Suzanne M. Winterling
L’artiste allemande Suzanne M. Winterling s’intéresse aux phénomènes biologiques peu documentés telle la capacité phosphorescente de certaines algues minuscules. Elle s’en est servie pour composer un spectacle de lumière dont les acteurs sont… des organismes aquatiques. Son opéra immersif présenté à Vox, planetary opera in three acts, divided by the currents, rappelle le rôle des micro-organismes dans la survie de leur écosystème.
Carolina Caycedo
L’artiste californienne d’origine colombienne présente, à Vox et à la Galerie de l’UQAM, ses Water Portraits, des impressions textiles de grand format créées à partir d’images aquatiques et inspirées de traditions chamaniques. Des rivières kaléidoscopiques au fort potentiel immersif qui sensibilisent à la valeur de l’eau, en tant que ressource vitale, et au destin compliqué des communautés autochtones qui en manquent très souvent.
Caroline Monnet et Laura Ortman
Ces deux artistes aux ascendances autochtones présentent, au musée McCord, l’installation From My House to Yours, résultant d’un échange épistolaire virtuel durant le confinement. Une correspondance entre Brooklyn et Montréal faite de mots, d’images et de sons qui a permis de créer un espace commun.
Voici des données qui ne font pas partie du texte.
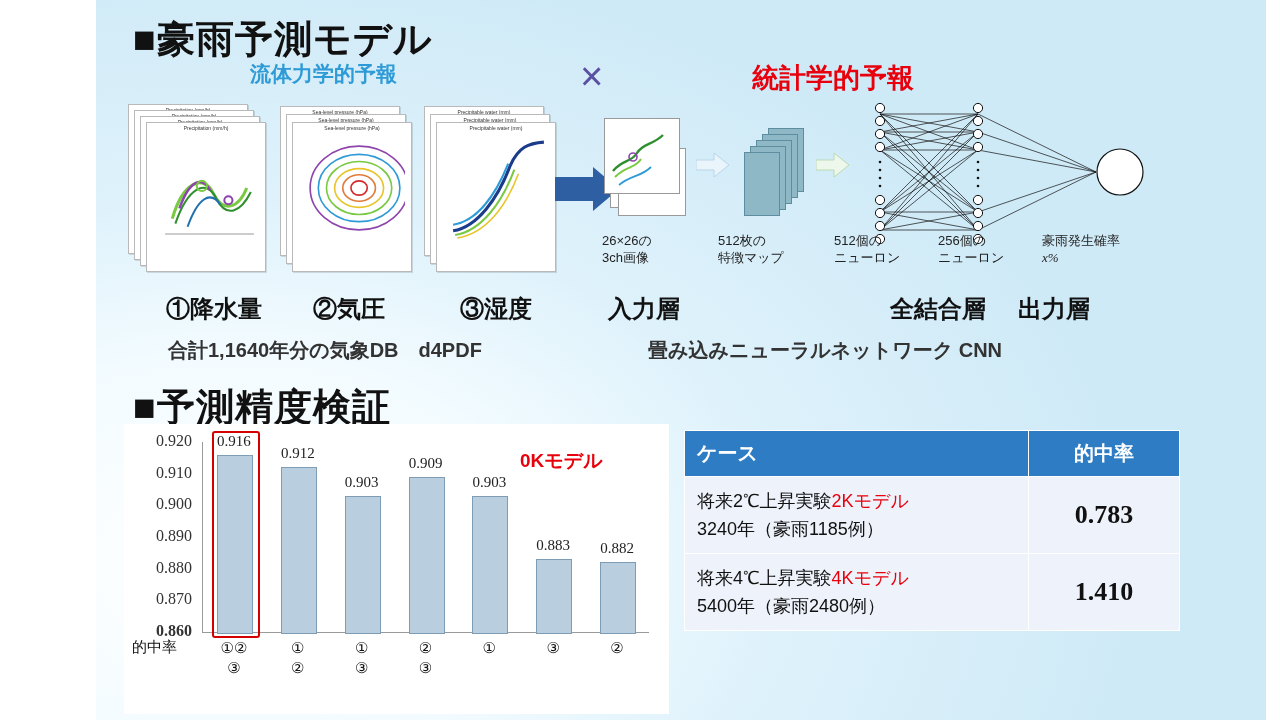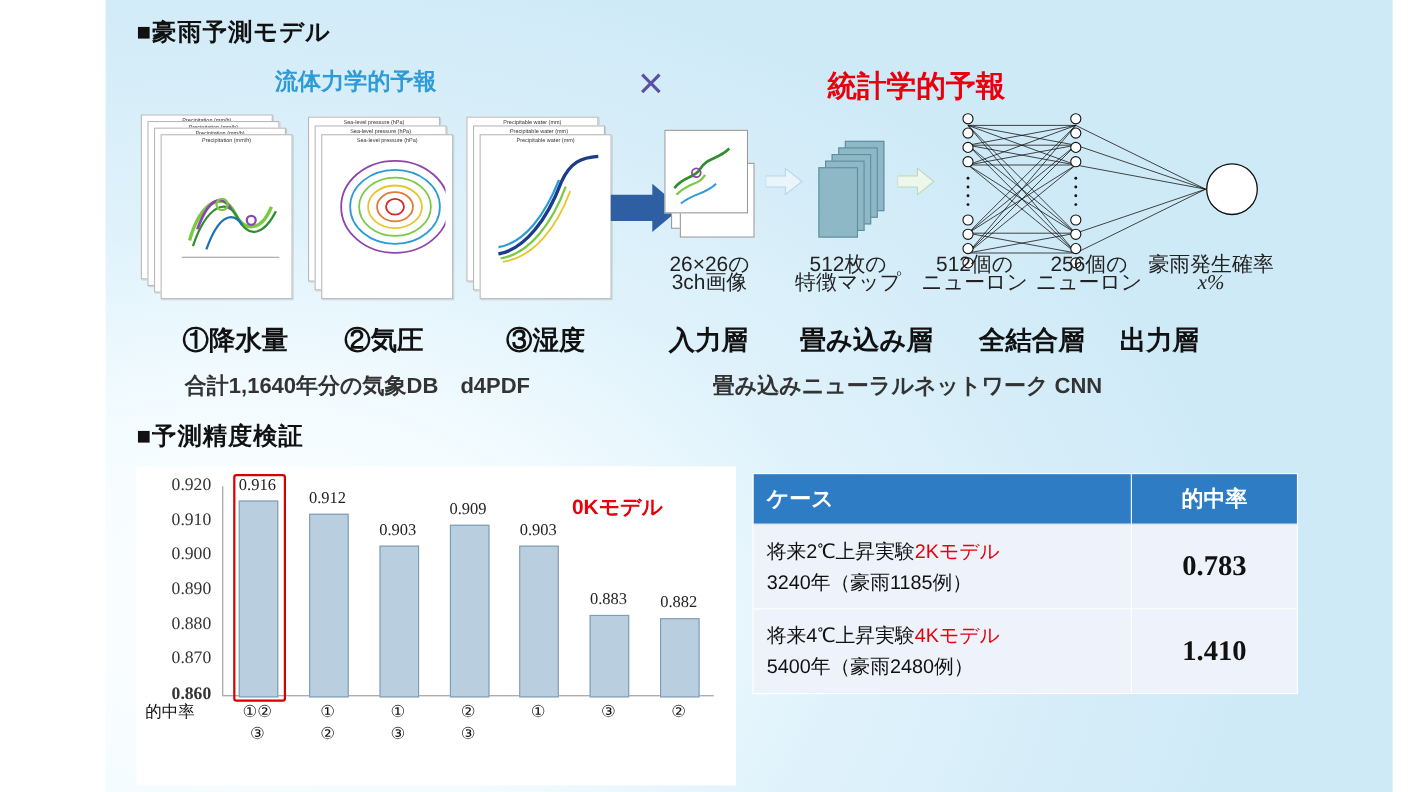"■豪雨予測モデル" .sec-title { font-size: 22px -> 38px; margin-left: none -> 9px }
Caroline Monnet y a réalisé une impression évoquant des ondes, des radiations, des liens, mais aussi la force du témoignage. La musicienne Laura Ortman y a ajouté une composition sonore inédite.
Momenta présentera aussi des performances, des ateliers éducatifs, des balados en ligne et un parcours en réalité augmentée pour relier les expositions et inciter à la déambulation « après avoir été enfermés si longtemps », dit Audrey Genois, directrice générale de Momenta. Le parcours est une sorte de Pokémon GO, mais le participant y trouvera plutôt des œuvres d’art sur son téléphone cellulaire.